Editorial
Milo and POTUS

It was always a question of when. That is the way with a poseur: the act can never be sustained, not forever.

The inevitable collapse of Milo Yiannopoulos’s career is the beginning, it can be hoped, of a larger collapse in the ill-formed movement of which he was a figurehead. His public disintegration stems from the truth that binds him to the alt-right: that he is fundamentally unserious, and so are they.

Yiannopoulos lost a $250,000 book contract and his job as an editor at the extremist website Breitbart after a live-streamed conversation from last year surfaced this week, showing him condoning paedophilia. He described sex with minors as “coming-of-age relationship … in which those older men help those younger boys discover who they are.”

He later apologised in a self-aggrandising press conference. “I’ve never apologised for anything else before,” he said. “I don’t anticipate doing it again.”

Yiannopoulos is the crossover star from the internet’s ugly fringe. The Southern Poverty Law Centre called him “the person who propelled the alt-right movement into the mainstream”.

Yiannopoulos came to prominence in an internet movement that targeted and harassed women involved in online gaming. His are the politics of opportunism. He took the lessons of “gamergate” and teased them into a persona of vicious cunning.

But there was never any real substance to him. Like the alt-right he represented, there was no next: there was only the desire to destroy the now. He could recant his views because they had no depth, no underpinning. The same is true of Donald Trump.
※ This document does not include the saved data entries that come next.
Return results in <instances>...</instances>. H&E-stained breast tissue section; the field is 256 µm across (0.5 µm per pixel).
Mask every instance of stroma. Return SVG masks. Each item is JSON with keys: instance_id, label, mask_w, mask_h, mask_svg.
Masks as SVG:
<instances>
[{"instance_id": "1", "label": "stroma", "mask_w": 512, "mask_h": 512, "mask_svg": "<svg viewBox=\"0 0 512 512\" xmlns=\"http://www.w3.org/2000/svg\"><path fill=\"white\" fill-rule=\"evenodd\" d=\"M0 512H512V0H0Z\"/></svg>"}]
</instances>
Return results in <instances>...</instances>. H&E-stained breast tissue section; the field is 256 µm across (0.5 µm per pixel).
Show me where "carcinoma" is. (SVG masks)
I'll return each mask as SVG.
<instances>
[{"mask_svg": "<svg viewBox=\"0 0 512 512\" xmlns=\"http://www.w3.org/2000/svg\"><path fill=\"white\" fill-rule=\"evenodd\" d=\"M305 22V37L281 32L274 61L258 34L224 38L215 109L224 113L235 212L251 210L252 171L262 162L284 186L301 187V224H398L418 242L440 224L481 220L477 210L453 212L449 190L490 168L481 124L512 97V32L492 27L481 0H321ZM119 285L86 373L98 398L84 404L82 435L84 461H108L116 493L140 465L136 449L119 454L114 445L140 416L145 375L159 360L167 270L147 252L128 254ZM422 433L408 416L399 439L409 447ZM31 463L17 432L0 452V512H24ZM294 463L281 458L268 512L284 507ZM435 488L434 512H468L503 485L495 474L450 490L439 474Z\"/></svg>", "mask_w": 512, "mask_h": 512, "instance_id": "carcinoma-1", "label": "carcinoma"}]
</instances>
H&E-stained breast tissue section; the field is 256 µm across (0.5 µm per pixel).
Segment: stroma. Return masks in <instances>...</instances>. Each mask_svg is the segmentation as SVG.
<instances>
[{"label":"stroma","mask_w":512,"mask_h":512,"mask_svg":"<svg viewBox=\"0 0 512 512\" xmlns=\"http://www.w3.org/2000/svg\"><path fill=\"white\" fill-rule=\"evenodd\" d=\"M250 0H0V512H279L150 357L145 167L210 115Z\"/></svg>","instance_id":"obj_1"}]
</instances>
The British writer Laurie Penny offered this description, after attending a party with Yiannopoulos at the Republican convention: “It’s the game of turning raw rage into political currency, the unscrupulous whorebaggery of the troll gone pro. These are people who cashed in their limited principles to cheat at poker. Milo is the best player here.”

Political movements require philosophies. Their leaders earn that distinction by the thinking they have done. The alt-right has no such leaders. Instead, they had Yiannopoulos – a message board charlatan, bleached the colour of Instagram and dressed in his Aunt Pam’s pearls.

Yiannopoulos is a bigot, a hateful clown. His one skill is publicity, which his supporters mistake for insight. Even as he attempted contrition this week, he could not help but mention “the level of interest, the sheer number of people who love me”.

Vanity is a marker of the figures who have bubbled to the surface of the alt-right. Their interest is themselves, not the people they purport to represent. Trump is Yiannopoulos with a different number hair dye.

The alt-right is not a political movement in any conventional sense. It is an expression of confused anger, a cry that now heard will fade.

That anger will have to be addressed. Politics has before it an enormous task. But it will not be addressed by the hucksters and spivs who in the meantime seek to profit from its anguish.

This is not the end of Yiannopoulos, just as Trump will not end with his presidency. But it is the breaking apart of an inchoate expediency that plays with the world like a children’s toy.